## Passage provided:
________________________

In 1162 games over 12 seasons, Koenig posted a .279 batting average (1190-for-4271) with 572 runs, 195 doubles, 49 triples, 28 home runs, 446 RBIs, 31 stolen bases, 222 bases on balls, .316 on-base percentage and .367 slugging percentage. He finished his career with a .933 fielding percentage playing primarily at shortstop, third and second base. In 20 World Series games, he batted .237 (18-for-76) with 9 runs, 3 doubles, 1 triple and 5 RBI.

==Personal life==
In June 1928, Koenig became engaged to Katherine Tremaine, whom he married at the end of that year's baseball season. Together, they had one daughter, Gail, who was born in 1930. He later was remarried to Doris Bailey, who died in 1979. He appeared as himself in The Pride of the Yankees, an Academy Award-winning movie released in 1942 which paid tribute to his fellow Yankees teammate Lou Gehrig. After his baseball career ended, he settled back in his hometown and took up several jobs, namely owning gas stations and working as a brewer.

Beginning in 1982, Koenig's health began to deteriorate. In addition to the lung cancer which had developed as a three-pack-a-day smoker, he also suffered from gout, poor eyesight and back pain necessitating the use of a cane. Because of these ailments, he moved to Orland, California, in 1986 in order to live with his daughter and her family. He died of cancer on April 22, 1993, in Willows, California, at the age of 88 and was cremated. He had outlived his two wives and was survived by his daughter, five grandchildren and nine great-grandchildren. At the time of his death, he was the last surviving member of the 1927 New York Yankees starting lineup, nicknamed "Murderers' Row". He was also the last surviving member of the 1928 World Champion New York Yankees.

________________________

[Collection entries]
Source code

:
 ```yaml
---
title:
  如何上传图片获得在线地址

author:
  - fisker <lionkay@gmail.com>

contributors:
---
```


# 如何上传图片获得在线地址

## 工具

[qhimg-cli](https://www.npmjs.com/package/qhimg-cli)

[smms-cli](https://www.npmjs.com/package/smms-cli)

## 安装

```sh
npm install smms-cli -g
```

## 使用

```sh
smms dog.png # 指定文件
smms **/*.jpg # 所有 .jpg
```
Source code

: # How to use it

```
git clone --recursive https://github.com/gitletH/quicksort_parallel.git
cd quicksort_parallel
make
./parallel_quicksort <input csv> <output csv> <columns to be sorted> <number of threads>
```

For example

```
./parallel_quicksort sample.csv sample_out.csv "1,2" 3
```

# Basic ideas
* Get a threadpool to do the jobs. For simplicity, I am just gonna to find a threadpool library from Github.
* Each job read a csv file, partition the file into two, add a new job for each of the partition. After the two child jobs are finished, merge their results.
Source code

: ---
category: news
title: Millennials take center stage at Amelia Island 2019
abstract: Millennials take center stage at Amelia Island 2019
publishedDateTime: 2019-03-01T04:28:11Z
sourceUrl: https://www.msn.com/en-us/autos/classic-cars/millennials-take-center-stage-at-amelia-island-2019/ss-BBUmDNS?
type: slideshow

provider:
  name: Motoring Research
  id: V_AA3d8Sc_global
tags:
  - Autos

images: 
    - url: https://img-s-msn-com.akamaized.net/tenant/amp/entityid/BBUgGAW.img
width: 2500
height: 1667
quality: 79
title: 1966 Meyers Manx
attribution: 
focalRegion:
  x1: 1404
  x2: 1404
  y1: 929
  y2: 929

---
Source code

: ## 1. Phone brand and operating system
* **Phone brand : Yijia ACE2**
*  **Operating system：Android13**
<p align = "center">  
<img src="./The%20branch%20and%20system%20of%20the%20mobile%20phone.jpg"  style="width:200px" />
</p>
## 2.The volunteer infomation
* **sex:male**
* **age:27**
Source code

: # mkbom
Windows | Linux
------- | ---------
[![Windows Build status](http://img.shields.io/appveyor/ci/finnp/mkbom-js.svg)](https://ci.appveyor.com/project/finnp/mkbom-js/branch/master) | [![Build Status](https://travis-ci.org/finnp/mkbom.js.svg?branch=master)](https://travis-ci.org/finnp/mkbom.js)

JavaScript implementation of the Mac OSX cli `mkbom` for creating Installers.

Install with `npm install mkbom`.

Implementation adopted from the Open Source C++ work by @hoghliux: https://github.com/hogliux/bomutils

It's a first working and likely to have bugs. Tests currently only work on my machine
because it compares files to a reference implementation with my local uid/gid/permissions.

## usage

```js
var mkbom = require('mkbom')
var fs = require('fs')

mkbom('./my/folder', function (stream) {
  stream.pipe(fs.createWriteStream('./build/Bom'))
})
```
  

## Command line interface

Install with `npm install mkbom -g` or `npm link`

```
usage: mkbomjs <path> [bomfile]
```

________________________

## Work to complete:
(a) Condense the paragraph of the Koenig passage that begins "In June 1928, Koenig became engaged" into a short bulleted list that keeps its main facts.
(b) Name every health ailment that the Koenig passage says he suffered from.
(c) Return the stretch of the Koenig passage from "Beginning in 1982, Koenig's" through "New York Yankees.".

## Answers:
(a)
- Became engaged to Katherine Tremaine in June 1928 and married her at the end of that baseball season.
- Had one daughter, Gail, born in 1930.
- Later married Doris Bailey, who died in 1979.
- Appeared as himself in The Pride of the Yankees (1942), an Academy Award-winning film paying tribute to teammate Lou Gehrig.
- After his baseball career, settled back in his hometown, owned gas stations and worked as a brewer.

(b)
- Lung cancer
- Gout
- Poor eyesight
- Back pain

(c)
Beginning in 1982, Koenig's health began to deteriorate. In addition to the lung cancer which had developed as a three-pack-a-day smoker, he also suffered from gout, poor eyesight and back pain necessitating the use of a cane. Because of these ailments, he moved to Orland, California, in 1986 in order to live with his daughter and her family. He died of cancer on April 22, 1993, in Willows, California, at the age of 88 and was cremated. He had outlived his two wives and was survived by his daughter, five grandchildren and nine great-grandchildren. At the time of his death, he was the last surviving member of the 1927 New York Yankees starting lineup, nicknamed "Murderers' Row". He was also the last surviving member of the 1928 World Champion New York Yankees.